"So, you want us to come with you."
"Yes. We are prepared to help you, Mattie, and Petrov escape the island, but in exchange, we want one thing."
Dimitri braced himself. "What?"
Number One stopped again. This time, the other seven moved closer, tightening the loose formation until all eight bodies formed a rough semicircle around Dimitri. Their different faces, their different builds and features, all carrying the same expression, that intense, yearning focus that he'd seen in the hallway that morning.
"We want to merge minds with you."
Dimitri stared at Number One. "You want what?"
"Not permanently," Number One said quickly, or as quickly as Dave ever said anything. "And it is not to control you. It would be temporary. We would merge with your consciousness and experience what you experience. Feel what you feel. We want to feel love." Number One said it with the directness of someone stating a scientific hypothesis. "Not to observe it. Not to analyze it from the outside. We want to feel it from the inside. Through you."
The request was so extraordinary, so intimate, and so terrifying that Dimitri's mind went blank for several seconds.
"You're asking to get inside my head."
"Yes."
"Inside my thoughts. My emotions. My most private?—"
"Yes."
He took a step back, not because he was afraid, but because he needed physical distance to think clearly. Dave'spresence, concentrated in eight bodies standing close, generated a pressure that wasn't quite compulsion but wasn't entirely neutral either. It was stifling.
"What would the merge involve? I mean practically. What happens to me?"
"It would be similar to what we experience constantly among ourselves. The eight minds that comprise Dave are in perpetual contact. Thoughts, sensations, and emotions flow between us without barriers. What we propose is to extend that network temporarily to include you."
"Would you have access to all my thoughts? All my memories?"
"We would experience everything you think about, but your current emotional state would be the strongest felt. Memories might surface as associations, but we would not actively search through them. Think of it as standing in the same room versus rifling through drawers."
"How long would it last?"
"As long as you allow it. You would retain the ability to terminate the merge at any point."
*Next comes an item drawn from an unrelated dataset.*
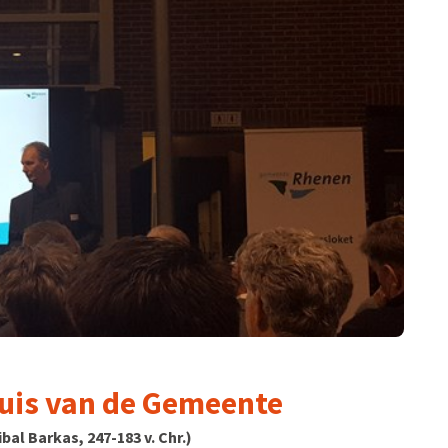
Huis van de Gemeente
al Barkas, 247-183 v. Chr.)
They had no way of knowing that. They'd never tried to separate, and Dimitri had a feeling that they wouldn't be able to do it even if they wanted to.
"And what would I experience?"
Number One tilted his head. "That is an interesting question. No one outside us Eight has ever participated in the merge. We believe you would experience a version of what we experience. The collective consciousness, the shared awareness, the sense of being part of something larger than an individual mind. It'squite extraordinary. As a scientist, you must be curious about that."
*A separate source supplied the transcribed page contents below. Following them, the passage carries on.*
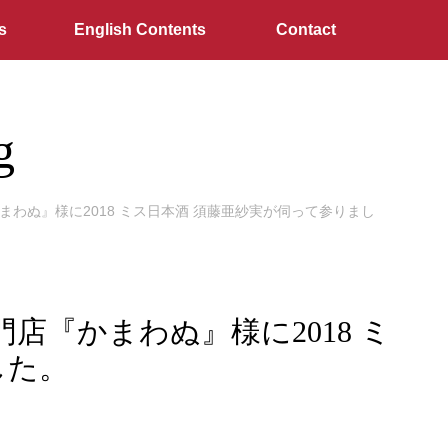
s
English Contents
Contact
g
わぬ』様に2018 ミス日本酒 須藤亜紗実が伺って参りまし
『かまわぬ』様に2018 ミ
した。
He was curious, but not enough to sacrifice himself on the altar of scientific research.
"You believe that I will experience what you experience and that I will be able to terminate the connection at will. But you don't know that for sure."
"We don't," Number One admitted. "No one has gone where we are asking you to go."
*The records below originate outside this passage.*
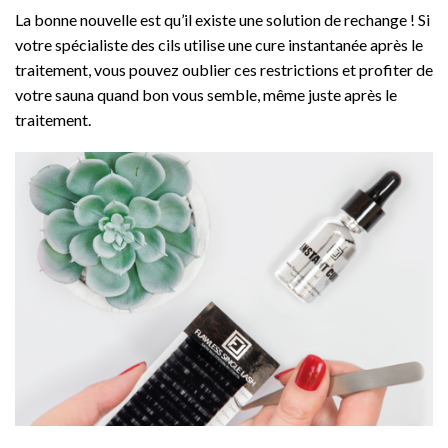
La bonne nouvelle est qu’il existe une solution de rechange ! Si
votre spécialiste des cils utilise une cure instantanée après le
traitement, vous pouvez oublier ces restrictions et profiter de
votre sauna quand bon vous semble, même juste après le
traitement.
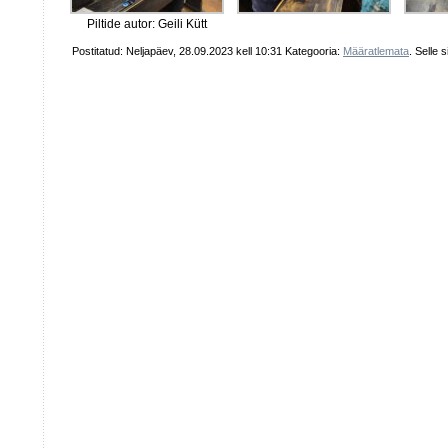
Piltide autor: Geili Kütt
Postitatud: Neljapäev, 28.09.2023 kell 10:31 Kategooria:
Määratlemata
. Selle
The scientist in Dimitri was intrigued. The hive mind was the most extraordinary neurological phenomenon in existence, a merged consciousness that no researcher had ever studied from the inside. The data alone would be invaluable. The understanding of how eight separate neural networks fused into a single coherent intelligence could revolutionize everything humanity knew about consciousness.
But Dimitri, the man who loved Mattie, who had learned through hard experience that people who wanted inside his head never had his best interests at heart, that man was screaming at him to say no.
"This is what you meant in the hallway," he said. "The work I haven't started yet. The work that matters."
"Yes."
"You want me to explore the merge from the inside. Not as a subject, but as a scientist. To experience and understand the collective consciousness in a way that no one ever has."